Mais si l’individu se perd dans le cosmopolitisme d’une citoyenneté du monde, il ne sait plus qui il est, ni d’où il vient, et s’il se replie sur le particulier le plus particulier, ce n’est plus sa patrie, mais sa province, plus sa province mais son village, plus son village mais sa maison et dans la maison, son propre espace. Ce rétrécissement est aussi destructeur de civilisation que peut l’être la dissolution dans le grand tout indifférencié.

Entre ces deux tentations, la chrétienté, en distinguant les plans de l’ordre temporel et de l’ordre spirituel, avait tracé le seule voie digne de l’homme, ne se voulant point un syncrétisme des deux mais une harmonie supérieure. Les nations, nées dans l’unité de cette famille dont l’Eglise était la Mère, ont détruit cette unité.

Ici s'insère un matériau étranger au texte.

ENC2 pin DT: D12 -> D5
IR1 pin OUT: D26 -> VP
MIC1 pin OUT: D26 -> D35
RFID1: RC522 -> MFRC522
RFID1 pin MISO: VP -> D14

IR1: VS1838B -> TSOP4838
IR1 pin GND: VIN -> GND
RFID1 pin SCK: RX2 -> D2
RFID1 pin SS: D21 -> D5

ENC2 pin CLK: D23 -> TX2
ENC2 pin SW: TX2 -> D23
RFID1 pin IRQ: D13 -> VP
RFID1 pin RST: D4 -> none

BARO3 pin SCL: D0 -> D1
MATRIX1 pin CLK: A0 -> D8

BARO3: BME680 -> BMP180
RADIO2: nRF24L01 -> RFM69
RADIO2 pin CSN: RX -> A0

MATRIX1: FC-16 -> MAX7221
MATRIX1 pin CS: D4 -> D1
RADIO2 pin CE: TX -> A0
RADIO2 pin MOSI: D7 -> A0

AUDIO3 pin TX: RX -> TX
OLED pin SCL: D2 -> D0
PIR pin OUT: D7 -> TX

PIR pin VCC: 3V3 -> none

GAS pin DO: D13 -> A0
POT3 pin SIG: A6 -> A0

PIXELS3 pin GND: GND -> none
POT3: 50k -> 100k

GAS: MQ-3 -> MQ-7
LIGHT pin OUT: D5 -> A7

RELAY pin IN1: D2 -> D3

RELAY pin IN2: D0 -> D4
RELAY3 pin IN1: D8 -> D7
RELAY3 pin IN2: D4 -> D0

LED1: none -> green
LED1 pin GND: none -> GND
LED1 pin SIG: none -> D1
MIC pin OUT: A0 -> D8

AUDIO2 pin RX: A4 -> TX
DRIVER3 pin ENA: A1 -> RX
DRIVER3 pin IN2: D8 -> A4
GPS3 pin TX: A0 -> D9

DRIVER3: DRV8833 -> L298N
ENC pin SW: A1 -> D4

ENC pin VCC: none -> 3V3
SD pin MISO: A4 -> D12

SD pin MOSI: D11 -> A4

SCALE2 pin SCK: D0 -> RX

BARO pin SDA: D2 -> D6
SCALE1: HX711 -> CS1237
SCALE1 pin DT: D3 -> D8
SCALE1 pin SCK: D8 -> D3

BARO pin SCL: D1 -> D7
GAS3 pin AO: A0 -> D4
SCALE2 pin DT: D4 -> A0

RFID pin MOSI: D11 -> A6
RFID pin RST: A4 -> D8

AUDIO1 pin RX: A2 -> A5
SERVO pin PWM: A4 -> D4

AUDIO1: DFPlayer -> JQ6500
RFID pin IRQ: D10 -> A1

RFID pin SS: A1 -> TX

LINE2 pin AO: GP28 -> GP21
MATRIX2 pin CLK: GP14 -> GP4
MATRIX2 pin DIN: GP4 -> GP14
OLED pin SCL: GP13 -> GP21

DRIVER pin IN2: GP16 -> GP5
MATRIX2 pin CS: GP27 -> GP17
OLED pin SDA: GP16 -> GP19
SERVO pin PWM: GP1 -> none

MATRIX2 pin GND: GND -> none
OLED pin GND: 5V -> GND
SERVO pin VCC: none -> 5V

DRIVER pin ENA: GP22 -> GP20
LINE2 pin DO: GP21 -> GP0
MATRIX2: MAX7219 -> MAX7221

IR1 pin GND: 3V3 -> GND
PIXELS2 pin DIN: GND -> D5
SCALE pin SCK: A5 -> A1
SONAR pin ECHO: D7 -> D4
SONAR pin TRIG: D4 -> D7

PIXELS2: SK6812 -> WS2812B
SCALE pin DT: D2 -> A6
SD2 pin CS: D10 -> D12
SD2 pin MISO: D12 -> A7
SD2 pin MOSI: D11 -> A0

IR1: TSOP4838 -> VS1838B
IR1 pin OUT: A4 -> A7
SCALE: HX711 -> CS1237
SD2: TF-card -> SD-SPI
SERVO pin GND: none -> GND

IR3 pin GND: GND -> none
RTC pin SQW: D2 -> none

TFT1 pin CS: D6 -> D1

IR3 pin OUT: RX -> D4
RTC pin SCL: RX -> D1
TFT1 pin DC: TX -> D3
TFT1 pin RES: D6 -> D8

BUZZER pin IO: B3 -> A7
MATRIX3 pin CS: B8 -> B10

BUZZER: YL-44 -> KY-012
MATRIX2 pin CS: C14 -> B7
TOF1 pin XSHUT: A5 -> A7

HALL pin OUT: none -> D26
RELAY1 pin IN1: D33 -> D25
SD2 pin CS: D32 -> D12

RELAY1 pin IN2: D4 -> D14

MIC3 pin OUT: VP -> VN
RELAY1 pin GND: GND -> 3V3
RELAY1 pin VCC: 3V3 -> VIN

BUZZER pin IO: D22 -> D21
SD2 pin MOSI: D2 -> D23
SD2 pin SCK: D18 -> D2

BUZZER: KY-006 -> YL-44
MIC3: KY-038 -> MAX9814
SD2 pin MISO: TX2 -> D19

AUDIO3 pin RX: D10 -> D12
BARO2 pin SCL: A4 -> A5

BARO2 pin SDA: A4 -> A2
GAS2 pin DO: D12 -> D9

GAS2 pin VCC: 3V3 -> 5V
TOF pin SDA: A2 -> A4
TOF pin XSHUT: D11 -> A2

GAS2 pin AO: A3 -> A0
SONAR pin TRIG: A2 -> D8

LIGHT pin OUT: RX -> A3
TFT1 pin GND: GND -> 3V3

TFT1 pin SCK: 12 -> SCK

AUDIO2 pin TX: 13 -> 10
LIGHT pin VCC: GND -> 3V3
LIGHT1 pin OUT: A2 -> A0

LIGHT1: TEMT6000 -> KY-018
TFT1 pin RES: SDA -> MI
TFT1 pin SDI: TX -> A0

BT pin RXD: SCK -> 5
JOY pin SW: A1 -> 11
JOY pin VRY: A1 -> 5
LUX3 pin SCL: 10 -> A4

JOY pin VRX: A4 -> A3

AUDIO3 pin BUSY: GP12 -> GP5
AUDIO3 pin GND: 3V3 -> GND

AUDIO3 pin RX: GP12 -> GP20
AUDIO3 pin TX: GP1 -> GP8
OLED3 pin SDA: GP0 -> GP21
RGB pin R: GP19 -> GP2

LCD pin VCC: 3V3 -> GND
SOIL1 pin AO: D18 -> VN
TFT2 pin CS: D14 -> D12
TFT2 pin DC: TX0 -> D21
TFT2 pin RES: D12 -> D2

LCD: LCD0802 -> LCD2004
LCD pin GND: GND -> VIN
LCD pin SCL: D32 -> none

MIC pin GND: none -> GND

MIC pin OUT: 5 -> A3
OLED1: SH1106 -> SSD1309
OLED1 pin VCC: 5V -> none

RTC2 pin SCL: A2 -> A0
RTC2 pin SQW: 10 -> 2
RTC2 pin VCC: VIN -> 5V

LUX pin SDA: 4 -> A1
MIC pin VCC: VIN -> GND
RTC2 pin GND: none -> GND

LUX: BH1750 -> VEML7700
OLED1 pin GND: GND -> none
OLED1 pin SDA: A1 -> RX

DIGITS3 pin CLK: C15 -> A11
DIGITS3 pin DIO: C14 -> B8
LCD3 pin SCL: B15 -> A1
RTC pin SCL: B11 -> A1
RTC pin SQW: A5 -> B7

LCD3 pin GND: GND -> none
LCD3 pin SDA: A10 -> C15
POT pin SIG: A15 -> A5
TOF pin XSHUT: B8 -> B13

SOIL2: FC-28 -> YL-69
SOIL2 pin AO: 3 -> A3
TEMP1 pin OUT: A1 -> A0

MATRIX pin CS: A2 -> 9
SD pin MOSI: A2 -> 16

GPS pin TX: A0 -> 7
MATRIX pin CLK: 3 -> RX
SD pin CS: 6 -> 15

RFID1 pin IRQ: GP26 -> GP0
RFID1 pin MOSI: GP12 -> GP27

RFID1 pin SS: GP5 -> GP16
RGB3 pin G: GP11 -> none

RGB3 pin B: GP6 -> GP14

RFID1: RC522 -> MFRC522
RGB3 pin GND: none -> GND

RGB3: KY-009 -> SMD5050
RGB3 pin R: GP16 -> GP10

Déchirure religieuse, avec la Réforme protestante, qui, refusant l’autorité du Père commun, favorisait les volontés d’émancipation de certaines nations, désireuses de s’ériger en absolu et de réunir, pour cela, dans les mêmes mains, les deux pouvoirs : le spirituel et le temporel Dieu et César.

Déchirure politique avec l’essor des Etats nationalistes, pour qui l’intérêt national devient la seule règle, puisque ce qui faisait l’unité spirituelle a été rompu.

Au bout de ces deux déchirures, la Révolution prétendit refaire une unité, sous son empire idéologique. De révolutions en révolutions, jusqu’à l’instauration de sa forme paroxystique ; la révolution marxiste, communiste – léniniste, à vocation universelle et permanente, prétendit remplacer, dans les nations et au-dessus des nations, ce qu’avait été la chrétienté. La contemplant, après la deuxième guerre mondiale, André Malraux écrivit : « La Révolution joue aujourd’hui le rôle que jouait jadis la Vie éternelle ».

Elle était Dieu et César tout ensemble. Elle semblait être installée pour mille ans. Puis sa forteresse, l’URSS, s’est écroulée. Et les nations ont refait surface dans l’histoire, accompagnées de la foi chrétienne renaissante, voire d’une foi catholique déficiente. Nous vivons un moment décisif de l’Histoire. Il n’est pas difficile de savoir ce qui nous est demandé. Or, l’histoire des hommes n’a pas d’autre sens que d’être l’Histoire du Salut.

Où le sentiment national sera accompagné, chacun sur son plan, mais les deux unis, du sentiment chrétien et un ordre international redeviendra possible,

Où le futur de l’humanité sera caractérisé par « une crise économique sans précédent, une guerre civile permanente et sans frontières », selon les mots du Pape Jean-Paul II.  

Le monde, qui ne sait plus où il en est, ni où il va, attend une Bonne Nouvelle : « Allez, de toutes les nations, faites des disciples ». L’ordre demeure le même, plus fécond encore aujourd’hui qu’il a pu l’être hier, car il s’adresse désormais à un plus grand nombre de nations.

Il ne suffit pas de dire : « une nouvelle chrétienté est possible ». Il faut dire : « une nouvelle chrétienté est nécessaire ». Elle est le seul avenir humain envisageable.

En dehors d’elle, nous le savons, d’expérience vécue, ce n’est que le chaos. La responsabilité des chrétiens, en cette heure décisive, est immense.